Schnell schmiss Isabell ihre Sachen in ihr Büro und lief dann auf direktem Weg in die Küche, um sich noch schnell ihren nächsten Kaffee zu holen. Isabell war morgens ohne Kaffee nicht zu ertragen. Ansprechen vor der ersten Tasse im Büro? Lieber nicht! Das wussten alle anderen und ließen sie auch vorher in Ruhe. In der Küche stand Peter, der andere Partner der Firma, der sich auch gerade seinen Kaffee holte. Dabei sah es so aus, als wenn es nicht seine erste Tasse war.
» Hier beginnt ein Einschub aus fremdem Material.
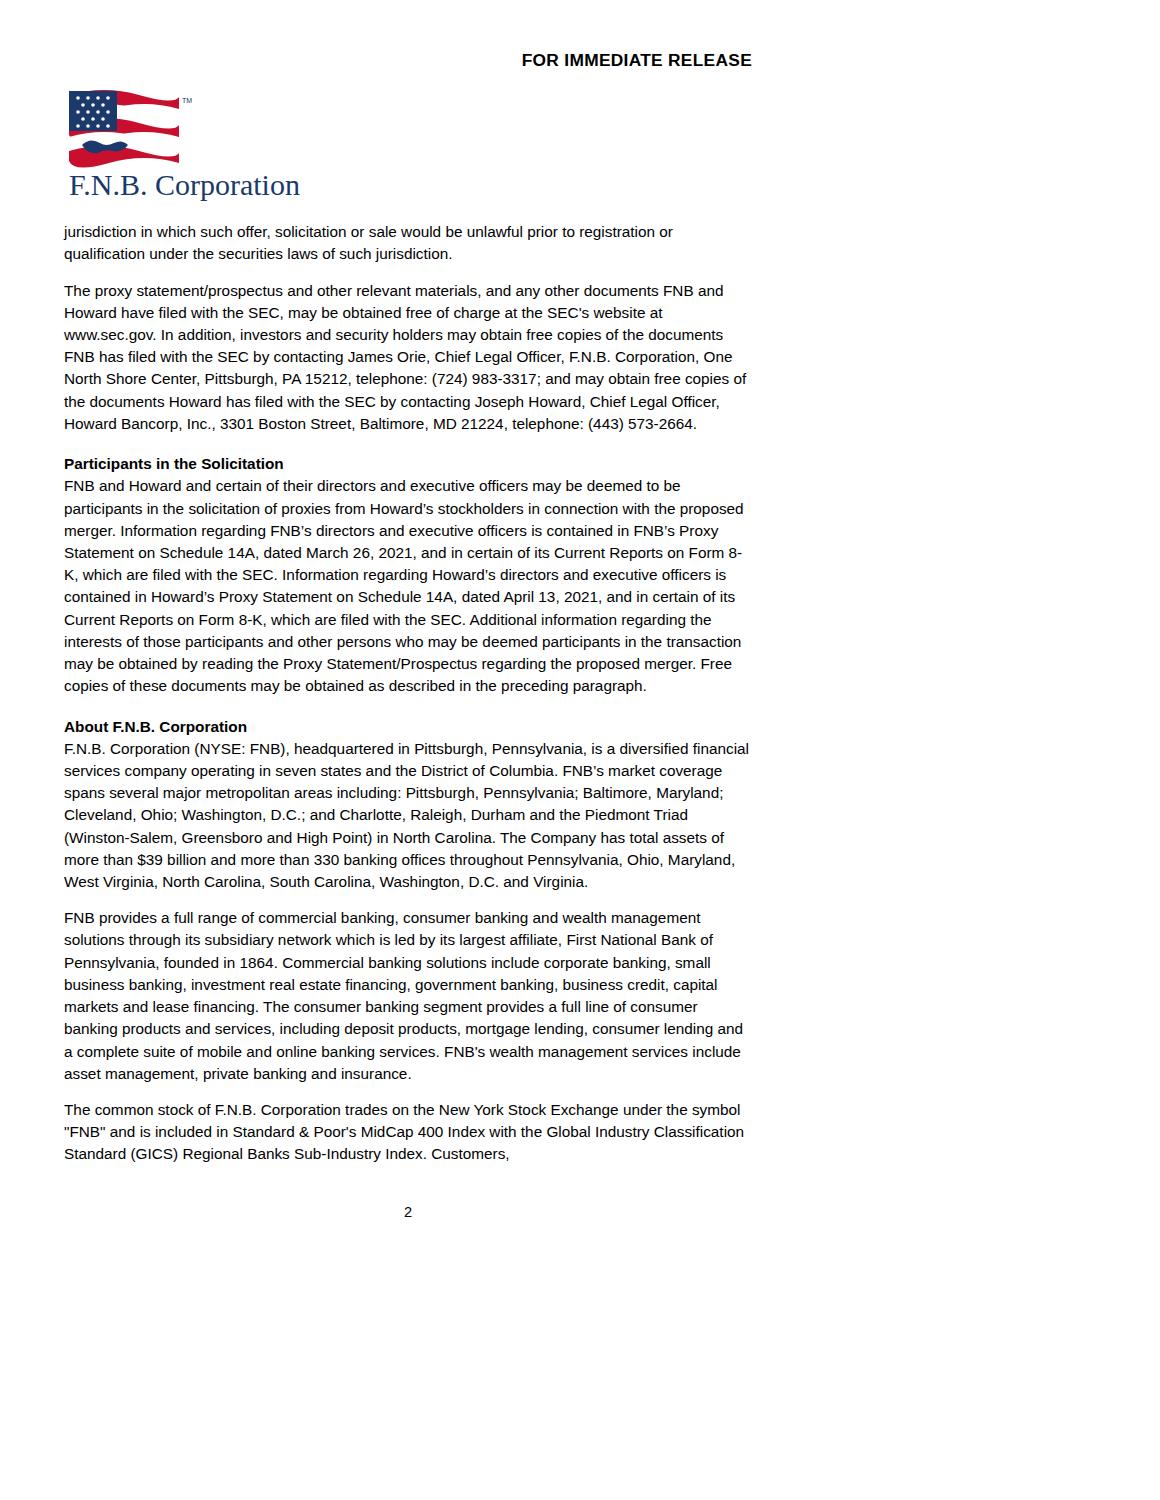FOR IMMEDIATE RELEASE
jurisdiction in which such offer, solicitation or sale would be unlawful prior to registration or qualification under the securities laws of such jurisdiction.
The proxy statement/prospectus and other relevant materials, and any other documents FNB and Howard have filed with the SEC, may be obtained free of charge at the SEC's website at www.sec.gov. In addition, investors and security holders may obtain free copies of the documents FNB has filed with the SEC by contacting James Orie, Chief Legal Officer, F.N.B. Corporation, One North Shore Center, Pittsburgh, PA 15212, telephone: (724) 983-3317; and may obtain free copies of the documents Howard has filed with the SEC by contacting Joseph Howard, Chief Legal Officer, Howard Bancorp, Inc., 3301 Boston Street, Baltimore, MD 21224, telephone: (443) 573-2664.
Participants in the Solicitation
FNB and Howard and certain of their directors and executive officers may be deemed to be participants in the solicitation of proxies from Howard’s stockholders in connection with the proposed merger. Information regarding FNB’s directors and executive officers is contained in FNB’s Proxy Statement on Schedule 14A, dated March 26, 2021, and in certain of its Current Reports on Form 8-K, which are filed with the SEC. Information regarding Howard’s directors and executive officers is contained in Howard’s Proxy Statement on Schedule 14A, dated April 13, 2021, and in certain of its Current Reports on Form 8-K, which are filed with the SEC. Additional information regarding the interests of those participants and other persons who may be deemed participants in the transaction may be obtained by reading the Proxy Statement/Prospectus regarding the proposed merger. Free copies of these documents may be obtained as described in the preceding paragraph.
About F.N.B. Corporation
F.N.B. Corporation (NYSE: FNB), headquartered in Pittsburgh, Pennsylvania, is a diversified financial services company operating in seven states and the District of Columbia. FNB’s market coverage spans several major metropolitan areas including: Pittsburgh, Pennsylvania; Baltimore, Maryland; Cleveland, Ohio; Washington, D.C.; and Charlotte, Raleigh, Durham and the Piedmont Triad (Winston-Salem, Greensboro and High Point) in North Carolina. The Company has total assets of more than $39 billion and more than 330 banking offices throughout Pennsylvania, Ohio, Maryland, West Virginia, North Carolina, South Carolina, Washington, D.C. and Virginia.
FNB provides a full range of commercial banking, consumer banking and wealth management solutions through its subsidiary network which is led by its largest affiliate, First National Bank of Pennsylvania, founded in 1864. Commercial banking solutions include corporate banking, small business banking, investment real estate financing, government banking, business credit, capital markets and lease financing. The consumer banking segment provides a full line of consumer banking products and services, including deposit products, mortgage lending, consumer lending and a complete suite of mobile and online banking services. FNB's wealth management services include asset management, private banking and insurance.
The common stock of F.N.B. Corporation trades on the New York Stock Exchange under the symbol "FNB" and is included in Standard & Poor's MidCap 400 Index with the Global Industry Classification Standard (GICS) Regional Banks Sub-Industry Index. Customers,
2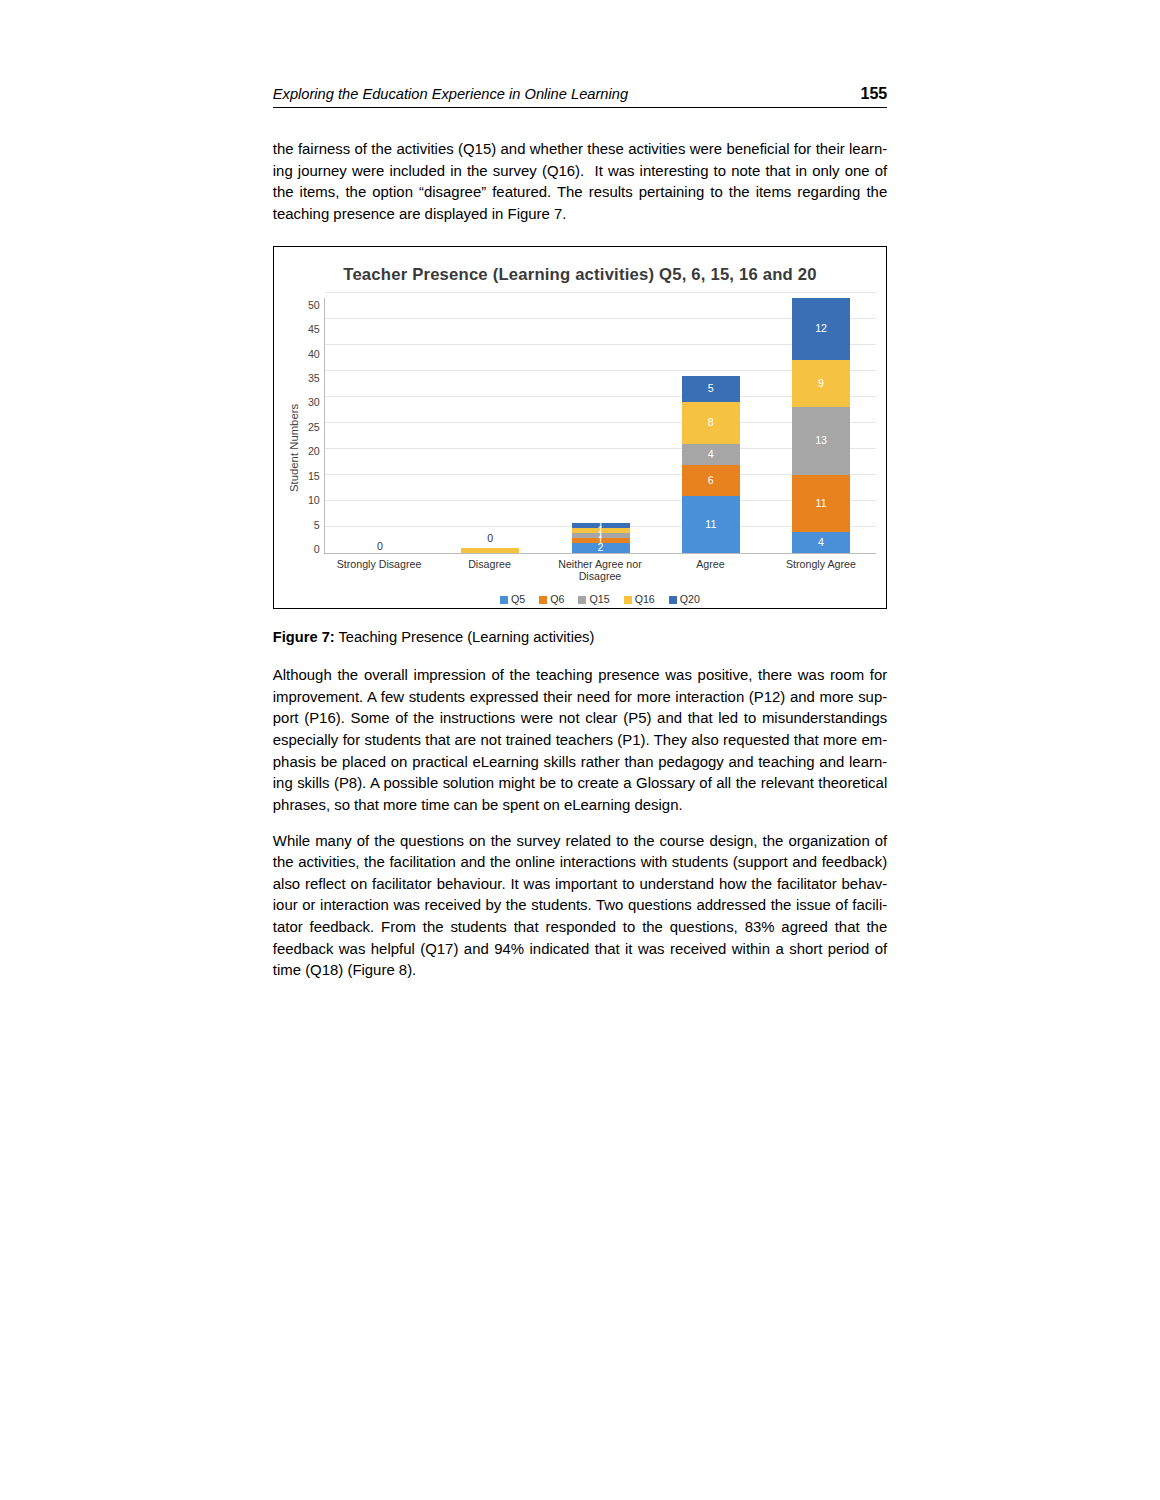Exploring the Education Experience in Online Learning
155
the fairness of the activities (Q15) and whether these activities were beneficial for their learning journey were included in the survey (Q16). It was interesting to note that in only one of the items, the option “disagree” featured. The results pertaining to the items regarding the teaching presence are displayed in Figure 7.
Teacher Presence (Learning activities) Q5, 6, 15, 16 and 20
Student Numbers
50
45
40
35
30
25
20
15
10
5
0
0
0
1
1
1
1
2
5
8
4
6
11
12
9
13
11
4
Strongly Disagree
Disagree
Neither Agree nor Disagree
Agree
Strongly Agree
Q5
Q6
Q15
Q16
Q20
Figure 7: Teaching Presence (Learning activities)
Although the overall impression of the teaching presence was positive, there was room for improvement. A few students expressed their need for more interaction (P12) and more support (P16). Some of the instructions were not clear (P5) and that led to misunderstandings especially for students that are not trained teachers (P1). They also requested that more emphasis be placed on practical eLearning skills rather than pedagogy and teaching and learning skills (P8). A possible solution might be to create a Glossary of all the relevant theoretical phrases, so that more time can be spent on eLearning design.
While many of the questions on the survey related to the course design, the organization of the activities, the facilitation and the online interactions with students (support and feedback) also reflect on facilitator behaviour. It was important to understand how the facilitator behaviour or interaction was received by the students. Two questions addressed the issue of facilitator feedback. From the students that responded to the questions, 83% agreed that the feedback was helpful (Q17) and 94% indicated that it was received within a short period of time (Q18) (Figure 8).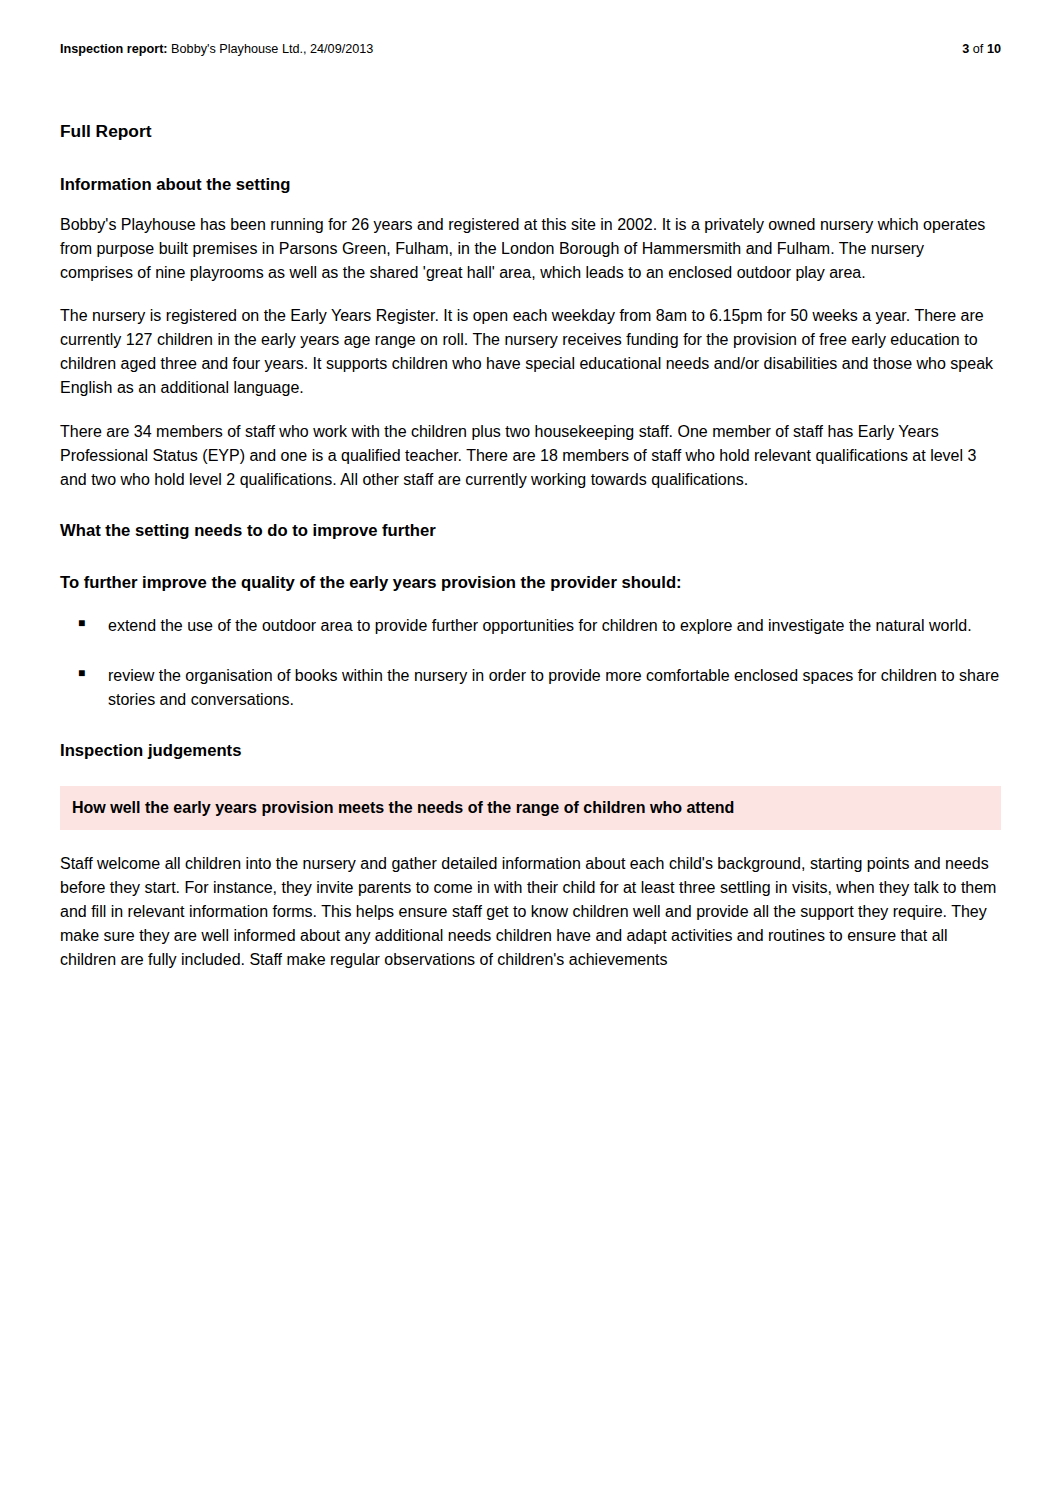Inspection report: Bobby's Playhouse Ltd., 24/09/2013
3 of 10
Full Report
Information about the setting
Bobby's Playhouse has been running for 26 years and registered at this site in 2002. It is a privately owned nursery which operates from purpose built premises in Parsons Green, Fulham, in the London Borough of Hammersmith and Fulham. The nursery comprises of nine playrooms as well as the shared 'great hall' area, which leads to an enclosed outdoor play area.
The nursery is registered on the Early Years Register. It is open each weekday from 8am to 6.15pm for 50 weeks a year. There are currently 127 children in the early years age range on roll. The nursery receives funding for the provision of free early education to children aged three and four years. It supports children who have special educational needs and/or disabilities and those who speak English as an additional language.
There are 34 members of staff who work with the children plus two housekeeping staff. One member of staff has Early Years Professional Status (EYP) and one is a qualified teacher. There are 18 members of staff who hold relevant qualifications at level 3 and two who hold level 2 qualifications. All other staff are currently working towards qualifications.
What the setting needs to do to improve further
To further improve the quality of the early years provision the provider should:
extend the use of the outdoor area to provide further opportunities for children to explore and investigate the natural world.
review the organisation of books within the nursery in order to provide more comfortable enclosed spaces for children to share stories and conversations.
Inspection judgements
How well the early years provision meets the needs of the range of children who attend
Staff welcome all children into the nursery and gather detailed information about each child's background, starting points and needs before they start. For instance, they invite parents to come in with their child for at least three settling in visits, when they talk to them and fill in relevant information forms. This helps ensure staff get to know children well and provide all the support they require. They make sure they are well informed about any additional needs children have and adapt activities and routines to ensure that all children are fully included. Staff make regular observations of children's achievements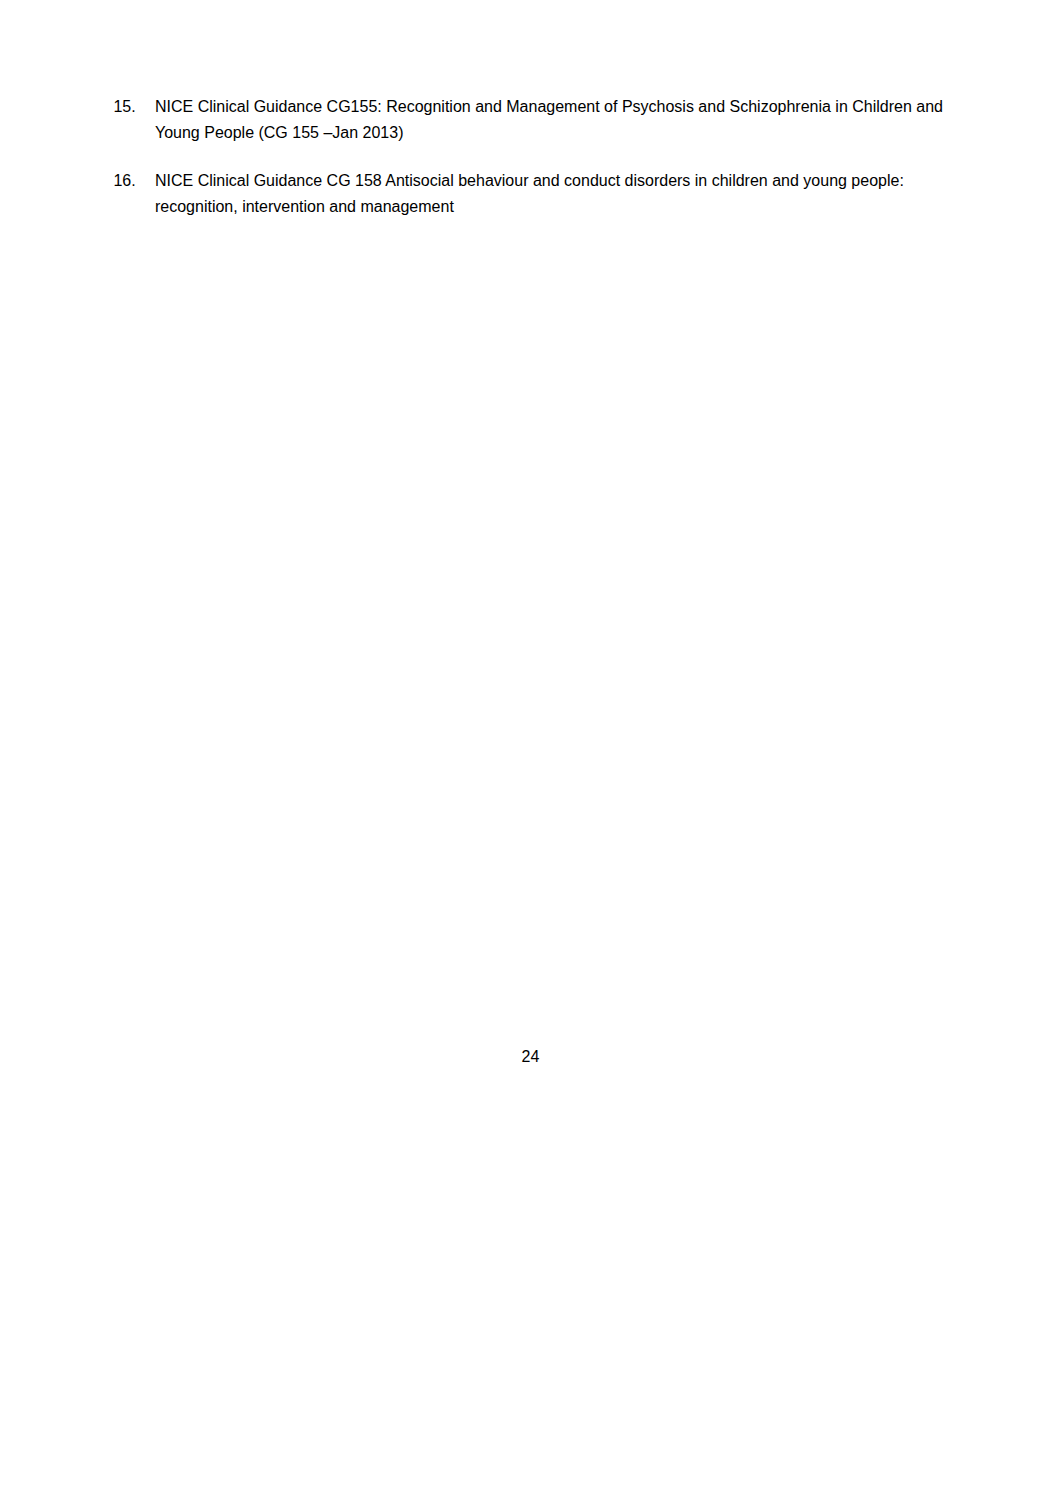15. NICE Clinical Guidance CG155: Recognition and Management of Psychosis and Schizophrenia in Children and Young People (CG 155 –Jan 2013)
16. NICE Clinical Guidance CG 158 Antisocial behaviour and conduct disorders in children and young people: recognition, intervention and management
24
Die Kaffeekanne war schon jetzt nur noch bis zur Hälfte gefüllt und außer der Sekretärin Olive war anscheinend noch keiner im Büro.
»Morgen Isabell«, grummelte er, »Du brauchst dich nicht beeilen. Dein Kunde hat vor ein paar Minuten angerufen und den Termin um eine Stunde nach hinten verschoben.«
»Was? Oh Mann, und ich habe wieder den einen oder anderen Strafzettel riskiert.«
Auf der einen Seite war Isabell erleichtert, so konnte sie noch in Ruhe ankommen und sich vorbereiten, aber auf der anderen Seite war die ganze selbstverursachte Hektik total unnötig gewesen.
»Wenn du morgens früher aufstehen würdest, hättest du auch nicht so einen Stress«, erwiderte Peter forsch.
»Danke für diese morgendliche Weisheit. Was ist dir den über die Leber gelaufen?«
»Entschuldige. Ach, du kannst manchmal froh sein, dass du keine Kinder hast. Die machen nur Ärger. Ich habe das Gefühl, die beiden überlegen sich jeden Tag aufs Neue, wie sie mir wieder das Leben schwer machen können!«
Peter war genau wie Isabell fünfunddreißig Jahre alt. Er lebte getrennt von seiner Frau und die beiden Kinder lebten bei ihm. Sophie war sieben Jahre und John acht Jahre alt. Seine Frau schien nicht wirklich an der Erziehung ihrer beiden Kinder Interesse zu haben. Als sie sich vor vier Jahren trennten, hatte sie ihrem Mann ohne Einspruch das alleinige Sorgerecht überlassen. Es wirkte, als wenn sie glücklich wäre, sich nicht um den lästigen Anhang kümmern zu müssen. Sie war froh, endlich frei zu sein. Einmal im Monat ein Besuch bei den beiden war dann aber auch das höchste an Zeit, welche sie aufbringen mochte. Sophie und John litten sehr unter der Trennung und dem Desinteresse ihrer Mutter. Wie macht man so kleinen Kindern begreiflich, dass die eigene Mutter sie nicht sehen will?